*Written tasks*
a – In the passage about Jarrett's storm repair work, what is the address of the old IBM Building?
b – Write out the passage about Jarrett's storm repair work from "Jarrett says he" up to and including "damage as well.".

** Start of Passage given **

Jarrett says he was “so jacked” (with adrenaline) because of the storm
that he would routinely put in 100-hour work weeks, taking a nap for an hour or
two and continuing to work through the night. But the work was not very profitable. “To protect our standing in the
community we felt we had to help people.
We couldn’t just stand by while people lost everything they had ever
worked for because they didn’t have a roof.” The most profitable projects for the company during this
period were in Manhattan and at Kansas State University which suffered
significant tornado damage as well.
Just
before dark one evening a couple weeks after the storm Jarrett went to the old
IBM Building at 1301 SW Topeka Boulevard to prepare an estimate. Jarrett went up to the top of the
two-story building and discovered that the deck that goes over the trusses had
been blown away by the storm along with the roof. As he walked over the walls and trusses surveying the damage
he watched in horror as the wind blew over his ladder. In his haste he had not tied the ladder
down. There was no place to sit or
lie down and night was descending fast.

** End of Passage given **
** Start of Extracted information **

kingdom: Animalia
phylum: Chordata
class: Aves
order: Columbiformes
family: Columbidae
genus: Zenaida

** End of Extracted information **

*Solutions by task*
a – 1301 SW Topeka Boulevard

b –
Jarrett says he was “so jacked” (with adrenaline) because of the storm
that he would routinely put in 100-hour work weeks, taking a nap for an hour or
two and continuing to work through the night. But the work was not very profitable. “To protect our standing in the
community we felt we had to help people.
We couldn’t just stand by while people lost everything they had ever
worked for because they didn’t have a roof.” The most profitable projects for the company during this
period were in Manhattan and at Kansas State University which suffered
significant tornado damage as well.